The Benefits of Restoration
But for landowners and communities willing to seek out native fungi, the benefits of restoring not just a few grasses but a fully diverse prairie ecosystem can be huge. Plants like rattlesnake master, coneflowers and milkweed need their fungi, and insects need the plants.
“Having a fully restored plant system means pollen for bees and food for animals,” Koziol says. “If you only have plants that don’t need AMF, then you don’t have a full system. You’ll go months without food or blooms for pollinators.”

Brad Guhr, an education coordinator and prairie restorationist at Kansas’s Dyck Arboretum agrees. “The more diversity you can build into that system, the better off it will be. It will attract more wildlife. It will be more resilient.”
Resilience is especially important in the face of invasive plants. A fully restored prairie is less vulnerable to invasives than a partially restored one.
How Property Owners Can Reintroduce Native Fungi to the Soil
If you want to restore native prairie plants to your property or community, you may need to remove invasives first. Wilson said the best way to do this is to till Round-Up into the earth, even though it’s bad for the soil and you’ll need to add back beneficial fungi. Soil amendments with AMF may be called bio-fertilizer, fungal mix, mycorrhizae mix or a microbial inoculant.
If your soil needs a boost, Wilson said, “Do your homework. Look for media that are from grasslands or your region. There are good companies out there.”
The scarcity of native prairie fungal mixes led Koziol to start MycoBloom, a business that sells AMF from unaltered prairies in the Great Lakes region.
For new plantings, she’ll use a seed drill or broadcast the inoculant over the soil and till it into the top four inches. Sometimes she plants inoculated plugs that she’s grown in her greenhouse. She will also use a “side-dressing” approach, where she buries a few tablespoons of fungal amendment near existing plants or at the bottom of a hole for new seedlings.
“If you get fungi established, the restoration should be low input and long-term success,” Wilson said. “It makes for a lower budget on your project.”

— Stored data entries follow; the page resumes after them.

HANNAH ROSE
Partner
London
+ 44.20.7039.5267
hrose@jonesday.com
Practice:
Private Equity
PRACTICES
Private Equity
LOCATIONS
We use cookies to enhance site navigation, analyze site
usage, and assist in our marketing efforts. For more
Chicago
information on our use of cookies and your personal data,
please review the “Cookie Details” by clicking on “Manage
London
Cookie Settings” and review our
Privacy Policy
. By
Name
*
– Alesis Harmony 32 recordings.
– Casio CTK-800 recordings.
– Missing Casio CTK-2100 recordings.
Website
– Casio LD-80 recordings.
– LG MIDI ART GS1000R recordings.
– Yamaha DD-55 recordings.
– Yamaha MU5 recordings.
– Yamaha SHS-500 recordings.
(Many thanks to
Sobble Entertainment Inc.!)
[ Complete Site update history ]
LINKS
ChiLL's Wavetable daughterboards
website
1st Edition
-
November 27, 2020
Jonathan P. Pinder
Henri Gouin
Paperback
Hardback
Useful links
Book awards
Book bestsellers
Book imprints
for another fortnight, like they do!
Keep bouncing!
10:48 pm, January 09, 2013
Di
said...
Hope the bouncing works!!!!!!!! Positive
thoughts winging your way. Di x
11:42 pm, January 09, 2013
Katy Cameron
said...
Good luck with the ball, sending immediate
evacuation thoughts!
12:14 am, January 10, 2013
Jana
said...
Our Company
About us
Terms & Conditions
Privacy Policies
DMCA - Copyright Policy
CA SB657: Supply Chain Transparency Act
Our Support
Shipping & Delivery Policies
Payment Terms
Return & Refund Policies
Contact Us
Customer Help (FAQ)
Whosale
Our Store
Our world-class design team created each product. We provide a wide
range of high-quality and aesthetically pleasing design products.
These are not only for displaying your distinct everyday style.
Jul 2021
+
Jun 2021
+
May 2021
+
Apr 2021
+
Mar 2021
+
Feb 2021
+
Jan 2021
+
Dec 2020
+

For property owners who don’t live in a prairie ecosystem, working with fungi and plants native to their region could still be beneficial. Most recently, Koziol has been helping an organic vegetable farmer use AMF to harness soil fertility without adding fertilizer. They’re applying the same methods she’s used for native restoration. So far, she said, the results have been great.
Phoebe McIlwain Bright is a science and environmental writer who often writes about ecology.